Downstairs, if you are not yet experiencing art fatigue, you can see the non-Italian collection, which likewise is pretty distinguished—if you like Rubens and Velasquez.  The Uffizi has also taken its tapestries out of storage, done some great restoration work and has a terrific display that explains weaving and dying techniques.  They have so many that they could afford to display the backside of one, so the interested viewer can examine the knots and weaves.
Ok even I get arted out, so when I finished I did not want to go see more, but I never get tired of old houses so I made my way down the street to the Palazzo Davanti recently reopened for those of us who want to see how the non-Medici rich lived.  Now this place is more my style made for comfort rather than grandeur.  One enters into a colonnaded courtyard very typical of Florence.  Often the ground floor was given over to shops while the family occupied the piani nobili in this case the European first and second floors.  Servants and storerooms occupied the floors above.  The walls feature frescos—of course, and don’t forget to look up at the ceilings. The furnishings while sparse are attractive and homey.
Then I went shopping.  It began with an unpleasant encounter.  The major problem being a lone female traveler is that I am frequently accosted.  I don’t mind tourists asking directions and sometimes I can help.  I find beggars annoying and usually avoid solicitors.  A few days ago a guy handed me an advertisement, so I wrongly assumed that the guy today was handing out advertisements, so I took what he held out.  He claimed to be collecting for blind children.  I explained I was a tourist.

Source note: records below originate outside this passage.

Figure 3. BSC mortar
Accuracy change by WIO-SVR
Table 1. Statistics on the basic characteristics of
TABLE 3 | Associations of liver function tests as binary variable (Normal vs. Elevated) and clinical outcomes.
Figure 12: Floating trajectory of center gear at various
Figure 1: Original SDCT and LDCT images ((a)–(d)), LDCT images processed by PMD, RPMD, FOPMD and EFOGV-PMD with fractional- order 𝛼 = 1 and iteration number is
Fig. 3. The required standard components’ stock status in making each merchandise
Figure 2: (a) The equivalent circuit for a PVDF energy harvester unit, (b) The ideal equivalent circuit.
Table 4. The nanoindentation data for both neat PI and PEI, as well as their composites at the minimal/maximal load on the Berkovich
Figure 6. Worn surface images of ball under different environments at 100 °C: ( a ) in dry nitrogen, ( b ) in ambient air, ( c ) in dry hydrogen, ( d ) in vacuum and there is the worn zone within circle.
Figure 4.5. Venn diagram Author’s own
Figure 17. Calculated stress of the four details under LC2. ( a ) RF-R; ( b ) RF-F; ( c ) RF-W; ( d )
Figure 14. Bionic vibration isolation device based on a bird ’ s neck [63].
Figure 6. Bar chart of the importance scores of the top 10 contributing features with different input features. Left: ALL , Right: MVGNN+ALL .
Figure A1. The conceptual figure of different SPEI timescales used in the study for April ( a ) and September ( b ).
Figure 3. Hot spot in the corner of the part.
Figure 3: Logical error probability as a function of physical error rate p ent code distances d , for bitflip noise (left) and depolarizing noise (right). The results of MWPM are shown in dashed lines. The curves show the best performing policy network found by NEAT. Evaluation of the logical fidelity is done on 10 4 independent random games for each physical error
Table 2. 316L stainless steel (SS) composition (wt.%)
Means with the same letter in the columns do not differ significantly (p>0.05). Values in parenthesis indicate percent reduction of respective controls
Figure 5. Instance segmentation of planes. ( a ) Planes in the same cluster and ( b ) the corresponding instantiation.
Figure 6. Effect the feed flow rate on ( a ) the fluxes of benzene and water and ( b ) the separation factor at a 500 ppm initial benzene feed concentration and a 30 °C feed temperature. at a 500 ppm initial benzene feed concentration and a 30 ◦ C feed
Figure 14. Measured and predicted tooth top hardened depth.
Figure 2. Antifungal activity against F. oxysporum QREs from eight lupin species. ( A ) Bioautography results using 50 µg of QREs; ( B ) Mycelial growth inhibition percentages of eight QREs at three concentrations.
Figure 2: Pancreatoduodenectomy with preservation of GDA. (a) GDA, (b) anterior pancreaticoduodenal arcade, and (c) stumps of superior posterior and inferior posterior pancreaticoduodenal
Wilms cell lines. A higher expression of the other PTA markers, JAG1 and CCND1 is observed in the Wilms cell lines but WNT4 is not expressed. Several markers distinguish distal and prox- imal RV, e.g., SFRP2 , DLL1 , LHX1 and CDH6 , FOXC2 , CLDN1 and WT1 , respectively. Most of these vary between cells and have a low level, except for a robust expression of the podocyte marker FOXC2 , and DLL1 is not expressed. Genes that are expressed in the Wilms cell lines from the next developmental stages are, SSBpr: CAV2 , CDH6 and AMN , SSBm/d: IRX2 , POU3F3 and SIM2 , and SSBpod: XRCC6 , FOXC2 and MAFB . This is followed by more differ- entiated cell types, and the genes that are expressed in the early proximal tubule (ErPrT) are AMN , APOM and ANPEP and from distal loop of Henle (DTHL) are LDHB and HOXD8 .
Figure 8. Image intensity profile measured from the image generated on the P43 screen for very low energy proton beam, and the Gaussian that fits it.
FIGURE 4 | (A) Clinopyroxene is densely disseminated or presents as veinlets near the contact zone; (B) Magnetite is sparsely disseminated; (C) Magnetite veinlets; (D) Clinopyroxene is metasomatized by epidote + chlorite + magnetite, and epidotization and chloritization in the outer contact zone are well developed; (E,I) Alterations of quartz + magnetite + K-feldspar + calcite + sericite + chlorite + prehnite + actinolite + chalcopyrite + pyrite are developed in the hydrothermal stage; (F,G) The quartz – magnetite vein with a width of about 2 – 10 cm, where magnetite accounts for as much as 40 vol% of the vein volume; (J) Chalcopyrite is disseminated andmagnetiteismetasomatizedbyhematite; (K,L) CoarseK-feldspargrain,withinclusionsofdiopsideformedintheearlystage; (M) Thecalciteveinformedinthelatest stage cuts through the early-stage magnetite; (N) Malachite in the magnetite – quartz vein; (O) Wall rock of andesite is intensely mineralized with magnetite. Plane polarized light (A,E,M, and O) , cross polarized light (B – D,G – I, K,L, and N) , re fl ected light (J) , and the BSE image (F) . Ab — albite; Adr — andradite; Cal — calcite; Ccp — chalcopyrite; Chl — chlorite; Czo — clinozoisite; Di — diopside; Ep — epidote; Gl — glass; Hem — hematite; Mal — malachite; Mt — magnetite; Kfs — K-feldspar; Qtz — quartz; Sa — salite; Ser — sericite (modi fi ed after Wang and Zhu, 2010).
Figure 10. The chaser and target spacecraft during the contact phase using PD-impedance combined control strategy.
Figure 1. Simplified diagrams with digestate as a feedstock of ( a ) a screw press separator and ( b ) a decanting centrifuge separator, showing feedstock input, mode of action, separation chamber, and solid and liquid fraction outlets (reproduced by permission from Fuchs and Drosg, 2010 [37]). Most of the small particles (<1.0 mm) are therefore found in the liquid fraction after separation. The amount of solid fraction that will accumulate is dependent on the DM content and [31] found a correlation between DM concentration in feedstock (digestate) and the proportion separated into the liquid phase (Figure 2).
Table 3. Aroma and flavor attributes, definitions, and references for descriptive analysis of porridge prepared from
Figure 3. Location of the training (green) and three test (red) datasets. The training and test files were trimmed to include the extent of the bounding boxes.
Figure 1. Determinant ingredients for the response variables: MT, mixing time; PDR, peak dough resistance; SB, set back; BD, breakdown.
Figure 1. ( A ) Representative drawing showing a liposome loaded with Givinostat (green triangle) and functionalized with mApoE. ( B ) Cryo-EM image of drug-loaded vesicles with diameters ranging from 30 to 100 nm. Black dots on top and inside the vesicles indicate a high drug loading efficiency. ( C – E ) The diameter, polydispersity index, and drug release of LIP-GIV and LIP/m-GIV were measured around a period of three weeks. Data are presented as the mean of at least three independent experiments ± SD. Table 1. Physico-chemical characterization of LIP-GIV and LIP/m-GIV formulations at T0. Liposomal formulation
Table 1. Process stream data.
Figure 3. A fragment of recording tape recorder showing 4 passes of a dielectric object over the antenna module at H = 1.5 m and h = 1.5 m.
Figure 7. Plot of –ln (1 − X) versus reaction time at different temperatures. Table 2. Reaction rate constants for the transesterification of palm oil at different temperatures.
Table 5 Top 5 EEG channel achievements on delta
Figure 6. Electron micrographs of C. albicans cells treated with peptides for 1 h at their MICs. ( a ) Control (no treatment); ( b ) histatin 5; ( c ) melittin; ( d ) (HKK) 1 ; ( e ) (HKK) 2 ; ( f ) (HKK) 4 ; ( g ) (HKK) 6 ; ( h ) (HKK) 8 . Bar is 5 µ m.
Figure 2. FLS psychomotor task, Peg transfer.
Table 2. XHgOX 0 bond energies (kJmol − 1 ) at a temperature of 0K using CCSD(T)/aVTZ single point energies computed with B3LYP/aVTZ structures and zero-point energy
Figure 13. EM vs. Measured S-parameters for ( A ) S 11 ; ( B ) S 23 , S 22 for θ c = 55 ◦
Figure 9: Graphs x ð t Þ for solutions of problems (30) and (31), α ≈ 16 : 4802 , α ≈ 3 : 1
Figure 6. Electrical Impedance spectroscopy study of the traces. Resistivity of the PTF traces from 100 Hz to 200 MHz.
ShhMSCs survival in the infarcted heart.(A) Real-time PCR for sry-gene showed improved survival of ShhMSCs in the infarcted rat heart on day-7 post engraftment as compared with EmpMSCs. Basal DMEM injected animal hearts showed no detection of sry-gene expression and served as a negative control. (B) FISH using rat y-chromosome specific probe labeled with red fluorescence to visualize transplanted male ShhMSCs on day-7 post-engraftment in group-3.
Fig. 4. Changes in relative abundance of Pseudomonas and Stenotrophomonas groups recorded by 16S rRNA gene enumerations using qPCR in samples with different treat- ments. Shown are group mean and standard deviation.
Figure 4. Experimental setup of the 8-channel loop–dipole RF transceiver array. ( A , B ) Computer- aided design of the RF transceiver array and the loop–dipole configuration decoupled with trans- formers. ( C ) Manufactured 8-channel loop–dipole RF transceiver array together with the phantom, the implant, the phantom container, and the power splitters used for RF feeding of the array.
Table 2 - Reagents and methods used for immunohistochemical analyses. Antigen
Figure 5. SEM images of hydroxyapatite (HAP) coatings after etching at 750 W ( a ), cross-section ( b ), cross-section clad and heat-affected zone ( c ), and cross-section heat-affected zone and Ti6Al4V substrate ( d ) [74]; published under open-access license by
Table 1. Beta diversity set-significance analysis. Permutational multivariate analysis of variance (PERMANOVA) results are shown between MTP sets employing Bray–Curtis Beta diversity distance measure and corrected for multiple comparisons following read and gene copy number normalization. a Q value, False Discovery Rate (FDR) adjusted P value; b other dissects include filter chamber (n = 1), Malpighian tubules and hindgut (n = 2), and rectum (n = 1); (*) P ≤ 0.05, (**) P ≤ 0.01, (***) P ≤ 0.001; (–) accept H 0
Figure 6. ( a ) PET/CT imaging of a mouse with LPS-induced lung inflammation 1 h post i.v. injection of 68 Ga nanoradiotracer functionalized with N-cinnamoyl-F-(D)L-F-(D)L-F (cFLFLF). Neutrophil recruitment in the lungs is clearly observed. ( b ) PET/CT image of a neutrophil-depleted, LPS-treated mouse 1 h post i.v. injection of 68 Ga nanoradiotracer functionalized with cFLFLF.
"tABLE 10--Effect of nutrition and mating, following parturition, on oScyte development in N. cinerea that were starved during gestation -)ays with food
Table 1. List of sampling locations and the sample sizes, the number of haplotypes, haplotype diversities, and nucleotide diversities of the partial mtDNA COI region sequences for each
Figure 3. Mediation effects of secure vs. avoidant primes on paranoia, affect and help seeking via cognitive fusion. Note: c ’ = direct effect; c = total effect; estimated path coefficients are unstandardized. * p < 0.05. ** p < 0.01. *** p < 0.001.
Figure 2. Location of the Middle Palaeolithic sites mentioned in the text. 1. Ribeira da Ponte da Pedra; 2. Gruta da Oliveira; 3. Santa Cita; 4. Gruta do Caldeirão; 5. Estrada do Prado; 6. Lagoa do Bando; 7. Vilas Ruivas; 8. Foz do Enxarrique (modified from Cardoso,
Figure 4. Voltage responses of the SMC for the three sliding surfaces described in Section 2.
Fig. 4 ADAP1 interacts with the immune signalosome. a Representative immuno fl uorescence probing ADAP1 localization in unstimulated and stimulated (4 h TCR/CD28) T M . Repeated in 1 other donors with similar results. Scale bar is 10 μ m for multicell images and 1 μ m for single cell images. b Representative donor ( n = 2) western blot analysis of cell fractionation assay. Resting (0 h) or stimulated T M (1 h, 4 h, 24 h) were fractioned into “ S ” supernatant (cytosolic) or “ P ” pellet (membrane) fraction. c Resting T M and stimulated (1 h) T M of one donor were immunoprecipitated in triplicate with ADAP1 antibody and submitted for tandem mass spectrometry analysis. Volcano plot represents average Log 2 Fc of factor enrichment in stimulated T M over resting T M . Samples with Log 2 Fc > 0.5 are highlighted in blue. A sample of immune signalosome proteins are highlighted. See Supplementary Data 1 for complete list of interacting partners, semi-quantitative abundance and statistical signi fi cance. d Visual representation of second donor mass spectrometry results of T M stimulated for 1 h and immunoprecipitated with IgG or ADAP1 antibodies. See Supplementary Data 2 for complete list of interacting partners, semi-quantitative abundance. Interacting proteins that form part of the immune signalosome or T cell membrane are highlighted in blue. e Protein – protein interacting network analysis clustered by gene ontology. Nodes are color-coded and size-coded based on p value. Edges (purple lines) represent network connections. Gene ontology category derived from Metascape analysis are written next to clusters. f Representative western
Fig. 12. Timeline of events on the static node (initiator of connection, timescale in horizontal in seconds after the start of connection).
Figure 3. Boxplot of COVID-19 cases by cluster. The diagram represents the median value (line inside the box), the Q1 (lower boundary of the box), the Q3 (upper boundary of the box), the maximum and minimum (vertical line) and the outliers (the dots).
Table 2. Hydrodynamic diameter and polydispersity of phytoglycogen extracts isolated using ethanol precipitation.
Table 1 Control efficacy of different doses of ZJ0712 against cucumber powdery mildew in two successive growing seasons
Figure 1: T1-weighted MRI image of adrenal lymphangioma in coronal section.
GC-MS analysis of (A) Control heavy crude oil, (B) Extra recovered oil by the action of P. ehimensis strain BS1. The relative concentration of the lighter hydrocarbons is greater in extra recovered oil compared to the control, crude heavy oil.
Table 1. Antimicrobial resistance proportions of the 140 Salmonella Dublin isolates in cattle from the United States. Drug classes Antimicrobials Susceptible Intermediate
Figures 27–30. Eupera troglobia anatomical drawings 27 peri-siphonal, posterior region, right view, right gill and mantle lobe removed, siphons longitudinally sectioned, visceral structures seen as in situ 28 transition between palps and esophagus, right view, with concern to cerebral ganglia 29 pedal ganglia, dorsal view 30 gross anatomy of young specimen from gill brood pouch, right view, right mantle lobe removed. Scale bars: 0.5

This was my first mistake.  He spoke English and began to try to engage me.  He pressed me and wanted a donation NOW.  Fine.  I gave him five euros.  Then he became annoyed and said it wasn’t enough.  Really?  I gave him back his card, but he wouldn’t give back my money.  After some back and forth he said five euros would do.  I stomped off feeling had and vowing to elude any more folks passing things out.
The rest of the day turned out more pleasantly.  I’ll tell you about one of my purchases.  Florentines like gelato but not as a desert after dinner.  Instead they dip biscotti into a sweet wine called Vin Santo.  I don’t care for biscotti but I am happy to drink sweet wine.  Very nice it is, too.
Ciao

2 comments:

  1. Catching up . . ugh on the creep, but I so envy the tapestry display. I would love that.